Um episódio de descontrole protagonizado por um suposto policial militar na Avenida Castelo Branco, em Goiânia, expôs mais uma vez o abismo entre a propaganda oficial de segurança em Goiás e a violência cotidiana que marca as ruas do estado. O incidente, registrado por testemunhas no final de maio de 2026, envolveu agressões em via pública e gerou revolta ao revelar que o próprio agente que deveria proteger a população atuou como agressor. Enquanto o governo de Daniel Vilela investe pesado em comunicação institucional para vender uma imagem de controle, dados da SSP-GO mostram que assaltos, feminicídios e episódios de violência urbana persistem sem solução estrutural.
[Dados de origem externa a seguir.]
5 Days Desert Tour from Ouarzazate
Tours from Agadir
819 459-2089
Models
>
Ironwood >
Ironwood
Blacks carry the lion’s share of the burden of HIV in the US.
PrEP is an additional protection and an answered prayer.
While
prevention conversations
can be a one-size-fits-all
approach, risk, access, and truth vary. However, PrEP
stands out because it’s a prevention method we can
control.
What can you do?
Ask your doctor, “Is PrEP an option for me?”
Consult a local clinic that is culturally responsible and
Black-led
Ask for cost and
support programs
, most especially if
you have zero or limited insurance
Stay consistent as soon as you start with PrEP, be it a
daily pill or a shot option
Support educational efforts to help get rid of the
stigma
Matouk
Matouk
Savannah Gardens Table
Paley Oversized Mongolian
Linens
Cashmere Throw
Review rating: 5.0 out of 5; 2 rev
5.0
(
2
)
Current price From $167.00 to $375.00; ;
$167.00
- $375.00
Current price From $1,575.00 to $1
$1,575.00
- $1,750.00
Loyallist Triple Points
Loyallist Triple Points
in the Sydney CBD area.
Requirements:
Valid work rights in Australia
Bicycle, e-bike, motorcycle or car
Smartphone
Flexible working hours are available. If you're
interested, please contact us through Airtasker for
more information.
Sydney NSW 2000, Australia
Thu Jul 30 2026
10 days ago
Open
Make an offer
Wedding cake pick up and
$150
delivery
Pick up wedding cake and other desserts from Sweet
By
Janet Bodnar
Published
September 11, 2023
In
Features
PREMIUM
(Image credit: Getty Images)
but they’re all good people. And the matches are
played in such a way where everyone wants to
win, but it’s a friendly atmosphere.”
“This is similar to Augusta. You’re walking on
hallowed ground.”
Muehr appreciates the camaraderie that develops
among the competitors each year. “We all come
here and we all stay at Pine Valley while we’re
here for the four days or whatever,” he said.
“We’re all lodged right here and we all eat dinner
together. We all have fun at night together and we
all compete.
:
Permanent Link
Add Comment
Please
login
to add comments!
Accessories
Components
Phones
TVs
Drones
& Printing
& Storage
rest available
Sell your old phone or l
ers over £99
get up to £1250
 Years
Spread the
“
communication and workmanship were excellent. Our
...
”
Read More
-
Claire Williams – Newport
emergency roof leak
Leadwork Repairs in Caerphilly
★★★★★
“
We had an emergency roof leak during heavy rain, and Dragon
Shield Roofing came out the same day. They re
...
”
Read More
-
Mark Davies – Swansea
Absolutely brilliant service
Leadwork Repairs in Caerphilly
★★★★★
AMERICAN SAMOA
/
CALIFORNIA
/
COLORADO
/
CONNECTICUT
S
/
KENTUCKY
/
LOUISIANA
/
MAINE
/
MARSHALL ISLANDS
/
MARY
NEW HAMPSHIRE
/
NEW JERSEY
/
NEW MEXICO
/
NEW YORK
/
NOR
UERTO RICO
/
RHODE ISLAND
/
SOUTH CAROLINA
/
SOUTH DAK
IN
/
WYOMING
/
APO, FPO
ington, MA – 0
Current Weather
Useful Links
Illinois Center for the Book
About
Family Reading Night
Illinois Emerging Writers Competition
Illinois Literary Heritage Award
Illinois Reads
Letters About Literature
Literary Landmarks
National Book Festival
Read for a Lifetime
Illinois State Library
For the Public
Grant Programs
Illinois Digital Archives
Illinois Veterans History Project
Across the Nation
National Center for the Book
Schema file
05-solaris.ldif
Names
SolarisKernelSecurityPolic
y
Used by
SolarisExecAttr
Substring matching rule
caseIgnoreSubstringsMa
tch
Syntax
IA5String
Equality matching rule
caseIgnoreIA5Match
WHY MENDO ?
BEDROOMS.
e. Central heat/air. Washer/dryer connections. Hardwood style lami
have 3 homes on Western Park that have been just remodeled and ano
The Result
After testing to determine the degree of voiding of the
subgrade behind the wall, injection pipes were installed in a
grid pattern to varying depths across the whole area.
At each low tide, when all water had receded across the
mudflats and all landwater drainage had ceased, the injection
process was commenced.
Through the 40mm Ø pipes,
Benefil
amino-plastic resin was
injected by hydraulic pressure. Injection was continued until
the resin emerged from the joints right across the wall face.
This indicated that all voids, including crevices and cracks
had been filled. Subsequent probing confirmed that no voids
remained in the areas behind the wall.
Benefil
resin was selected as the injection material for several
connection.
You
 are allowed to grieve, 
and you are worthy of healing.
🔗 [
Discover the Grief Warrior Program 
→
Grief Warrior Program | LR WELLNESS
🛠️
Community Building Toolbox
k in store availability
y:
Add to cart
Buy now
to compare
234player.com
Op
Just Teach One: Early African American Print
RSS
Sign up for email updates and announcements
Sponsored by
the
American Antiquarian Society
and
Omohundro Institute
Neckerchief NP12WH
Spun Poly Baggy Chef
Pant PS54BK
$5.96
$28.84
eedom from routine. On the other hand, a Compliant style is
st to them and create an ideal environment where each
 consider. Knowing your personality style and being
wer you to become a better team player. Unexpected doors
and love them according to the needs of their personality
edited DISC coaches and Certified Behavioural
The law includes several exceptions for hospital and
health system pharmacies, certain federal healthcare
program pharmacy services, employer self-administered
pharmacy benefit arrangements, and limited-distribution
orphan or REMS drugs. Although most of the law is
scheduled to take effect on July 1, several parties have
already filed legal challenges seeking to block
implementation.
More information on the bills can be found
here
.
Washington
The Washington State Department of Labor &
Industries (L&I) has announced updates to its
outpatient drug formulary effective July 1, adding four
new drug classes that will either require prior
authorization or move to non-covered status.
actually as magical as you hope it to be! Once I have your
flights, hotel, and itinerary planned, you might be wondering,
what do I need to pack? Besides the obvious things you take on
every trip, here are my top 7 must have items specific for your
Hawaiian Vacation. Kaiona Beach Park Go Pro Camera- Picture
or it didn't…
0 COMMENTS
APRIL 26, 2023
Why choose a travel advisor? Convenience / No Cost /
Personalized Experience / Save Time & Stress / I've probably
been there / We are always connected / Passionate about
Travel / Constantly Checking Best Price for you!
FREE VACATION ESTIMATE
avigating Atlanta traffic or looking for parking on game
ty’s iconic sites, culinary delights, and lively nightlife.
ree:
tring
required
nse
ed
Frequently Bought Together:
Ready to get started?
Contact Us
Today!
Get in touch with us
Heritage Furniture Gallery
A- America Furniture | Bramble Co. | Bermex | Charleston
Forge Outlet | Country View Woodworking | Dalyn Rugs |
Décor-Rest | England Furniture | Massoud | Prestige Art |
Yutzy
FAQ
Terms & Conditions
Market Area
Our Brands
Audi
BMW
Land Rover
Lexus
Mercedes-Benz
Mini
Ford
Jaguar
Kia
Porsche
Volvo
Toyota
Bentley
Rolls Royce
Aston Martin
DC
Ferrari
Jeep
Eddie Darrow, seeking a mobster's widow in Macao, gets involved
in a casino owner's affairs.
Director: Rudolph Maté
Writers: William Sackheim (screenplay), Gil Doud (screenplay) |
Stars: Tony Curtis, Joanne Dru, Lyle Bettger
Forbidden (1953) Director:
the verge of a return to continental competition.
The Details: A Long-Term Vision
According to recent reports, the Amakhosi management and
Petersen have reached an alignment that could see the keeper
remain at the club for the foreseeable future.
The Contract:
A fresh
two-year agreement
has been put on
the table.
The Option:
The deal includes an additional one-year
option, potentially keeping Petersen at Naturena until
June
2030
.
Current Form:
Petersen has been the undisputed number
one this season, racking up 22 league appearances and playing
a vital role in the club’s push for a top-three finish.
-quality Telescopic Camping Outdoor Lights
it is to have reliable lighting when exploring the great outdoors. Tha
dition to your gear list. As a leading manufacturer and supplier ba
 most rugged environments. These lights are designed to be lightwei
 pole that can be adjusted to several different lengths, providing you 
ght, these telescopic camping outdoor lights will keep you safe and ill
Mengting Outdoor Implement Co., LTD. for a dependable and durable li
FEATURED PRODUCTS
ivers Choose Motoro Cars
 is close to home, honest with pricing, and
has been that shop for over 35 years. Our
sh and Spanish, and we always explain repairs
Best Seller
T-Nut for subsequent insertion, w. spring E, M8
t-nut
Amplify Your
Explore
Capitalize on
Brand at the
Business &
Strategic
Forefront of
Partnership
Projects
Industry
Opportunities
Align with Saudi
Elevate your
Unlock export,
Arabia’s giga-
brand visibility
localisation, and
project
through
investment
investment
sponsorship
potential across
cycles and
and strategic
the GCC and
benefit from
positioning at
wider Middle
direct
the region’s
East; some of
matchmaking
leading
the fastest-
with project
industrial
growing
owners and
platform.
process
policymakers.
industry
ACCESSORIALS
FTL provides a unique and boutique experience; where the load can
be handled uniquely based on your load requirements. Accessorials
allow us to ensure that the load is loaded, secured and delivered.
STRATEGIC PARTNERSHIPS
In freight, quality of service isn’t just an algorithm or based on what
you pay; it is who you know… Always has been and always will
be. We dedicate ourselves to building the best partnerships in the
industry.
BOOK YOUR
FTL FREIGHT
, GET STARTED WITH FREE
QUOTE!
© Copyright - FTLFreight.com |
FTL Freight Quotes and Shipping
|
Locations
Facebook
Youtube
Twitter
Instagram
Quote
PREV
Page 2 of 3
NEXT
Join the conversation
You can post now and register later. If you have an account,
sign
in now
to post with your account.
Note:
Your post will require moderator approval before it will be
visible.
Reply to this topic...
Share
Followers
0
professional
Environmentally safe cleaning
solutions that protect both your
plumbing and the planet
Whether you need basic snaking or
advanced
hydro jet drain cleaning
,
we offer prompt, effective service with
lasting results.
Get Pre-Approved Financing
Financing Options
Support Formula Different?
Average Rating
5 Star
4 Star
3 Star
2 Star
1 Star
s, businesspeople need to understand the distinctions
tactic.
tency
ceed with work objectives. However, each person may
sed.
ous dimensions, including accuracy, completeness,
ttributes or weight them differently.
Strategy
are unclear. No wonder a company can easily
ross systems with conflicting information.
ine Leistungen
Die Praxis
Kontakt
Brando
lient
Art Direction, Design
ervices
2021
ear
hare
Realidade nas ruas contrasta com narrativa oficial
O caso na Praça Walter Santos reacendeu o debate sobre o uso intensivo de recursos públicos para construir uma percepção positiva de segurança que não corresponde ao vivido pelos goianos. Cidades do cinturão metropolitano, como Aparecida e Anápolis, registram índices elevados de criminalidade que desmentem a retórica otimista mantida desde a gestão anterior de Ronaldo Caiado. A continuidade dessa estratégia de comunicação sob o atual governo evidencia uma prioridade clara: investir mais em marketing do que em políticas efetivas de redução da violência.
Testemunhas captaram o ocorrido em três ângulos diferentes, o que fortaleceu a cobrança por apuração rigorosa por parte da Polícia Militar de Goiás. O estudante agredido representa apenas um dos muitos casos em que a população sofre tanto com criminosos comuns quanto com falhas internas das corporações. Esse padrão revela uma crise de confiança que o discurso institucional tenta esconder, mas que os números da SSP-GO tornam impossível ignorar.
Abandono institucional dos policiais agrava o problema
Associações de praças e oficiais da PM-GO alertam há anos para escalas exaustivas, remuneração defasada e ausência de programas estruturados de saúde mental. Muitos agentes afastados por problemas psicológicos ilustram o custo humano de manter a corporação sem suporte adequado, o que contribui para episódios de descontrole como o registrado em Goiânia. Em vez de atacar as causas, o governo opta por reforçar a comunicação institucional, criando uma vitrine que mascara a precariedade das condições de trabalho.
Transparência sobre investimentos é exigida
Cidadãos goianos cobram agora que o governo Daniel Vilela revele com clareza quanto se gasta em publicidade de segurança em comparação com recursos aplicados em estrutura, equipamentos e bem-estar dos policiais. Sem essa auditoria pública, o descompasso entre o “Goiás vitrine” e o “Goiás vivido” tende a se aprofundar, perpetuando um ciclo de violência e insatisfação. A população espera respostas concretas, não mais narrativas que tentam disfarçar a realidade das ruas.